• **The problem**: For the records below, reproduce exactly the line that contains "en esta jurisdicción" and all subsequent lines, with nothing left out and nothing added.

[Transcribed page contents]
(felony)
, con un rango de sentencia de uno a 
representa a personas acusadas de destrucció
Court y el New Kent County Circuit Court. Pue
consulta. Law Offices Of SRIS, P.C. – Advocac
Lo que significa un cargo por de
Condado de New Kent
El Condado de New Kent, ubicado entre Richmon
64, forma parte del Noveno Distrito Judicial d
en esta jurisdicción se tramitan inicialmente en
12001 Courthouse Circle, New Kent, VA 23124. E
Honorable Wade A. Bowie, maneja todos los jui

• **Answer for the task**:
en esta jurisdicción se tramitan inicialmente en
12001 Courthouse Circle, New Kent, VA 23124. E
Honorable Wade A. Bowie, maneja todos los jui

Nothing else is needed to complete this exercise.